ÉNONCÉ 1
D'après le texte sur les référendums italiens, pourquoi la défaite est-elle qualifiée de « sans appel » ?

TEXTE FOURNI
========================================================================
Une bataille juste peut et doit être menée même si l’on est conscient qu’elle sera très probablement perdue dans l’immédiat. Mais il faudrait avoir une idée de la prochaine étape.« Notre objectif était d’atteindre le quorum pour changer des lois absurdes : nous ne l’avons pas atteint ». Contrairement aux différents dirigeants du centre gauche, le secrétaire de la CGIL, Maurizio Landini, a clairement admis la défaite des référendums lancés par son organisation. Une défaite d’ailleurs sans appel, compte tenu de l’écart de vingt points par rapport au quorum, qui aurait nécessité au moins dix millions de voix supplémentaires.
Les rodomontades du centre gauche
Pour le reste, la droite a interprété les 70 % d’abstention comme un triomphe, et les partis de centre gauche se sont attribué les 15 millions de votant.e.s, soulignant qu’ils représentaient plus que les 12,3 millions qui avaient voté pour la droite en 2022, amenant Giorgia Meloni au pouvoir. Ces déclarations ont omis de mentionner que, bien que 13 millions d’Italiens aient approuvé la réforme du marché du travail [en réponse à un référendum NDT], ce nombre tombe à environ 9 millions pour la question de la facilitation de l’acquisition de la nationalité italienne pour les résidents étrangers.
========================================================================
ENREGISTREMENTS FOURNIS

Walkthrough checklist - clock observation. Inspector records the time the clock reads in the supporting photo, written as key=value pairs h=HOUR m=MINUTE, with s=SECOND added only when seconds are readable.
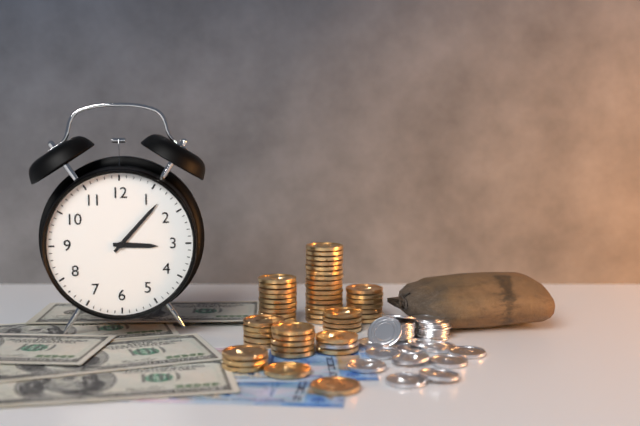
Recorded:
h=3 m=7
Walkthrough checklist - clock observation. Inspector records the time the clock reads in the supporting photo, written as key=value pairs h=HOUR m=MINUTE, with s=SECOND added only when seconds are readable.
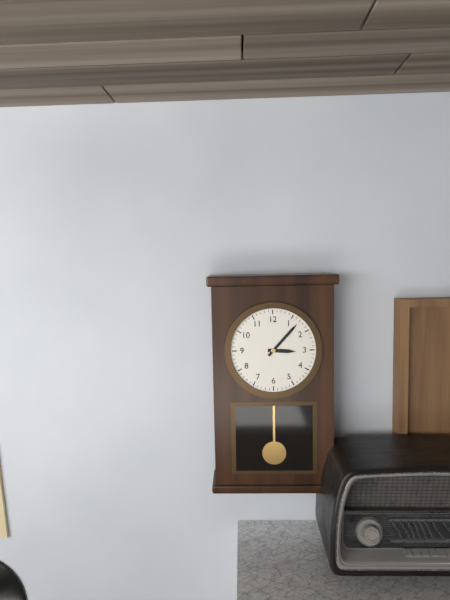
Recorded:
h=3 m=7
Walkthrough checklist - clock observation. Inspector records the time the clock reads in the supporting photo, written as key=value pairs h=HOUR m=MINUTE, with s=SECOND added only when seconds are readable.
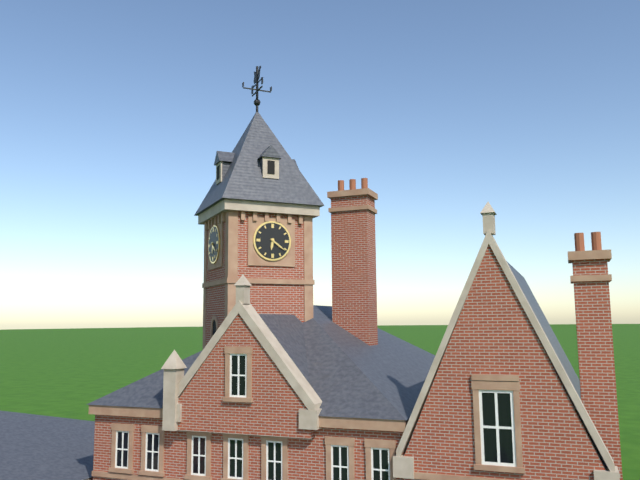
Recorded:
h=6 m=21
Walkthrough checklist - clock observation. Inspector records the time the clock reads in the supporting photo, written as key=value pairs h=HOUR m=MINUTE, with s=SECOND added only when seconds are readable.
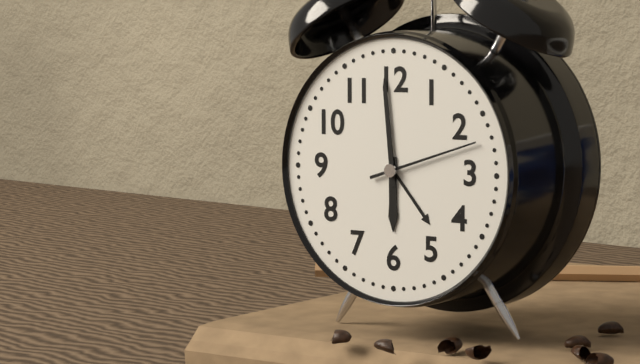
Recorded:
h=5 m=59 s=12
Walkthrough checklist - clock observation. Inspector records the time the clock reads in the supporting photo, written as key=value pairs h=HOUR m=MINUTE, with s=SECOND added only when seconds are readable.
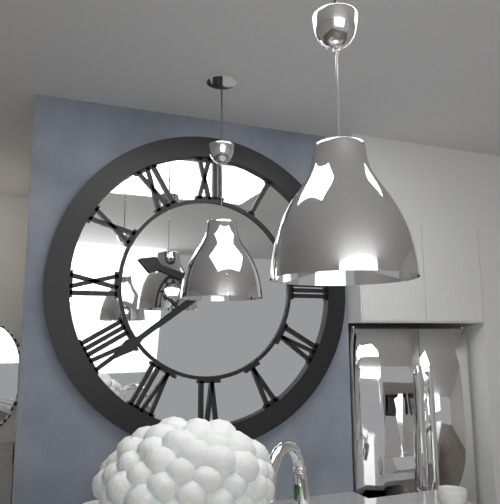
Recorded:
h=9 m=39
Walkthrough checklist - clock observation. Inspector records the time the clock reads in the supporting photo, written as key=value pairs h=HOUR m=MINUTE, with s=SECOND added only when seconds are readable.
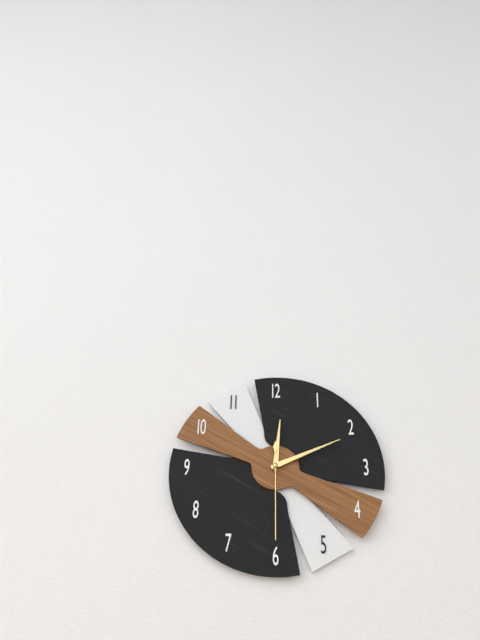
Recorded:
h=12 m=11 s=30
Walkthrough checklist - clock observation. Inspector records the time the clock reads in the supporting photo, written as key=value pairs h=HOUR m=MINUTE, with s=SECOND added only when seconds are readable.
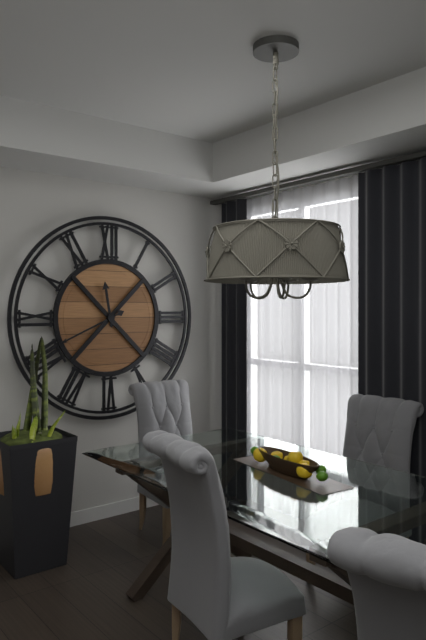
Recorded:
h=11 m=41
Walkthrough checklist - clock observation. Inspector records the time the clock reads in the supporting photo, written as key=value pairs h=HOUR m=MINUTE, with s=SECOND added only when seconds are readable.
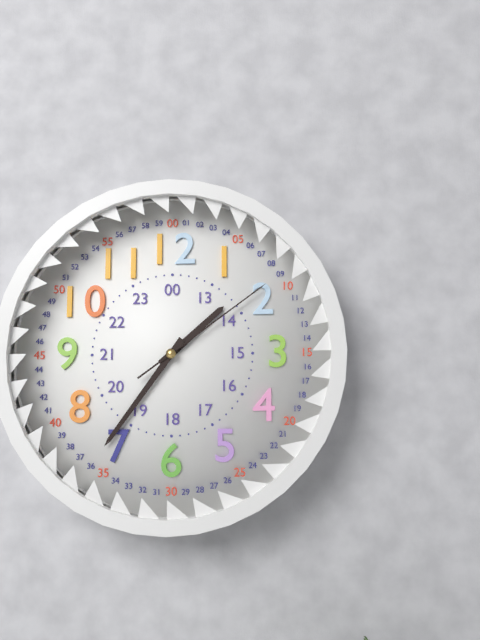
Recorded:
h=1 m=36 s=9
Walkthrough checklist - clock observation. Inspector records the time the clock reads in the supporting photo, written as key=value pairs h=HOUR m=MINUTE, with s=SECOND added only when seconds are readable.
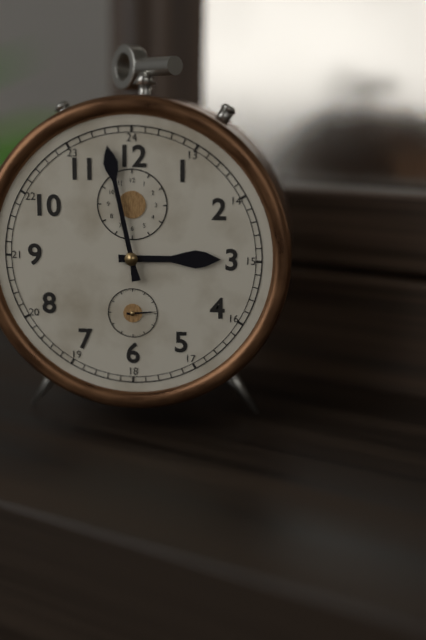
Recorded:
h=2 m=58
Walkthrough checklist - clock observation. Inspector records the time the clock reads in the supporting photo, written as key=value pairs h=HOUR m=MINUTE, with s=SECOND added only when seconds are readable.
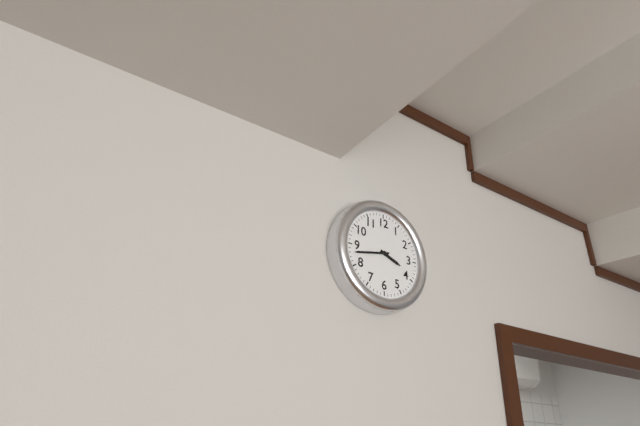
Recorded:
h=3 m=43
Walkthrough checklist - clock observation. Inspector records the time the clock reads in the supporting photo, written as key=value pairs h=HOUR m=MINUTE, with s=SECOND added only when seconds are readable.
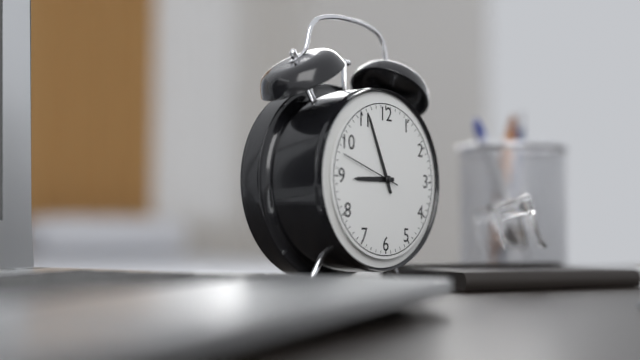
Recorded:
h=8 m=56 s=48
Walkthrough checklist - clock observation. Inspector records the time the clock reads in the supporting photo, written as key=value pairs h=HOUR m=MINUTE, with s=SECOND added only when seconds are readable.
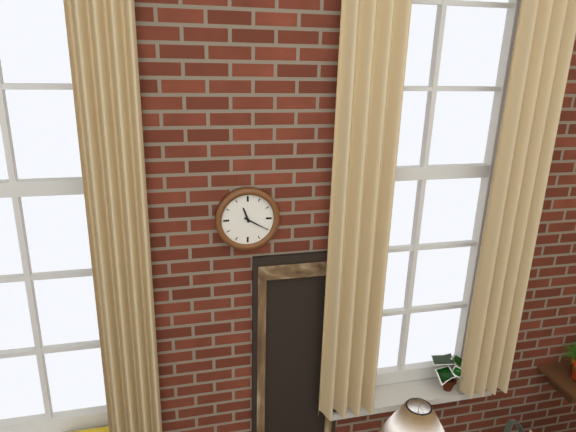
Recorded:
h=11 m=20
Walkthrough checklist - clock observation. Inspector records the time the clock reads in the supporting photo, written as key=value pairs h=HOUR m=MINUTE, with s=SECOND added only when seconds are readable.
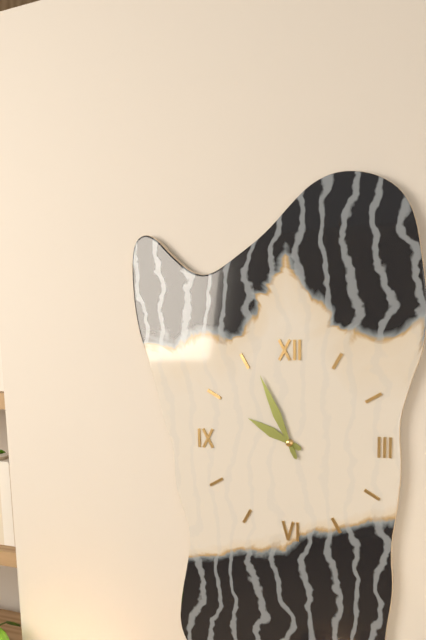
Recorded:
h=9 m=56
========================================================================
ÉNONCÉ 2
Réécrivez en liste numérotée les lignes des enregistrements, du début de ceux-ci jusqu'à la ligne contenant « h=12 m=11 s=30 » incluse, sans les lignes vides ni les images.

CORRIGÉ DÉTAILLÉ 1
Le quorum a été manqué de vingt points. Il aurait donc fallu au moins dix millions de voix supplémentaires pour l'atteindre.

CORRIGÉ DÉTAILLÉ 2
1. Walkthrough checklist - clock observation. Inspector records the time the clock reads in the supporting photo, written as key=value pairs h=HOUR m=MINUTE, with s=SECOND added only when seconds are readable.
2. Recorded:
3. h=3 m=7
4. Walkthrough checklist - clock observation. Inspector records the time the clock reads in the supporting photo, written as key=value pairs h=HOUR m=MINUTE, with s=SECOND added only when seconds are readable.
5. Recorded:
6. h=3 m=7
7. Walkthrough checklist - clock observation. Inspector records the time the clock reads in the supporting photo, written as key=value pairs h=HOUR m=MINUTE, with s=SECOND added only when seconds are readable.
8. Recorded:
9. h=6 m=21
10. Walkthrough checklist - clock observation. Inspector records the time the clock reads in the supporting photo, written as key=value pairs h=HOUR m=MINUTE, with s=SECOND added only when seconds are readable.
11. Recorded:
12. h=5 m=59 s=12
13. Walkthrough checklist - clock observation. Inspector records the time the clock reads in the supporting photo, written as key=value pairs h=HOUR m=MINUTE, with s=SECOND added only when seconds are readable.
14. Recorded:
15. h=9 m=39
16. Walkthrough checklist - clock observation. Inspector records the time the clock reads in the supporting photo, written as key=value pairs h=HOUR m=MINUTE, with s=SECOND added only when seconds are readable.
17. Recorded:
18. h=12 m=11 s=30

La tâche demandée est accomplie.